I am, though.  And I'll be sunshiney happy thru it, because if I'm unhappy about it, it's nothing compared to Marc.  Nobody, and I mean, nobody hates moving as much as my husband does.  I don't know of anything that bothers him as much - he's flat out awful about.  So I know that all the packing and deciding what to keep, what to throw away, unpacking, etc is all on me.  It's enough that Marc will actually do it.  I can't even get mad at him (or at least, I try not to - I'm sure I'll end up screaming at him eventually for not helping me enough), because you can tell that moving is that hard for him.  He'd be much happier if we could just get keys to a new, empty place and then get all new stuff.  It's odd because he's more than happy to help other people move, it's just us that he hates moving.
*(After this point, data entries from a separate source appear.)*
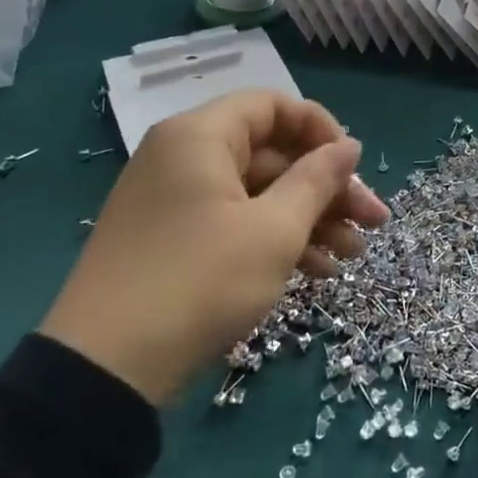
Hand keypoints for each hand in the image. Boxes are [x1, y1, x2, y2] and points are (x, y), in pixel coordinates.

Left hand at [40, 93, 388, 406]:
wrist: (104, 371)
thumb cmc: (200, 281)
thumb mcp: (274, 230)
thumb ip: (317, 180)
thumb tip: (349, 146)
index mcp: (200, 137)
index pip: (273, 106)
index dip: (322, 130)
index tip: (354, 168)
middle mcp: (184, 158)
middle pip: (273, 154)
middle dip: (328, 188)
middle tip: (373, 221)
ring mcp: (176, 201)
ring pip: (259, 193)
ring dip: (311, 219)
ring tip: (354, 254)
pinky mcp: (174, 240)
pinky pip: (236, 222)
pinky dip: (277, 239)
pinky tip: (319, 271)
In other news... Julianna had her first temper tantrum yesterday.  It was adorable.  If you could get past the fact that she was really, really furious.  She had been woken up too early from her nap - generally she naps for at least three, sometimes four hours in the middle of the day, but Jess and Sam had come screaming down the hall and woken her up.  She had had just enough sleep to want to get up, and since I'm not a fan of clubbing them to make them fall back asleep, I just let her get up.   I carried her into the living room and plopped her on the floor and she was devastated.  Went from happy baby to screaming disaster.  Jessie tried to pick her up and she crawled screaming to hide behind the rocking chair.  Then she crawled, still screaming, in a circle around the table and then into the dining room.  Wouldn't come to me, was furious at even the prospect of me.  I let her scream, because really, what else could do, for a few minutes and then finally just picked her up, ignored the thrashing and screaming and laid her head on my shoulder.  I took her into the bedroom, nursed her for a few minutes and rubbed her back.  Thank goodness for nursing, because it calmed her down immediately, and she was sunshiney happy soon after.

Wednesday, June 29, 2011

Sleep issues

There aren't that many actual parenting rules that I live by - I think I'm pretty flexible about most things, but one thing I know for certain - it's never a good idea to get used to anything your child does, because as soon as you do, they'll switch it all up.  Case in point, my tiny little Esmerelda baby.  She used to be the easiest child to put to bed.  She'd even gratefully agree that it was bedtime and snuggle up next to me while I nursed her and watched Grey's Anatomy repeats.  It was lovely... but now - now, it's a whole different story.  She fights it, climbs all over the place and fusses.  I have to keep laying her down until she eventually gives up and just drifts off.  She's developed an attachment to receiving blankets (after three kids, I have a ridiculous number of them) and likes to have many, many of them draped around her.  She's got one in particular that she loves, with little fat fairies all over it.

She just woke up from her nap, she slept for almost three hours and is so cute.  She's munching on some hot dogs and water, I tried to give her tuna fish and she was horrified.  Sam is outside playing with Glennys in the pool and eating popsicles and Jessie is out to the movies and chinese food with Marc's mother.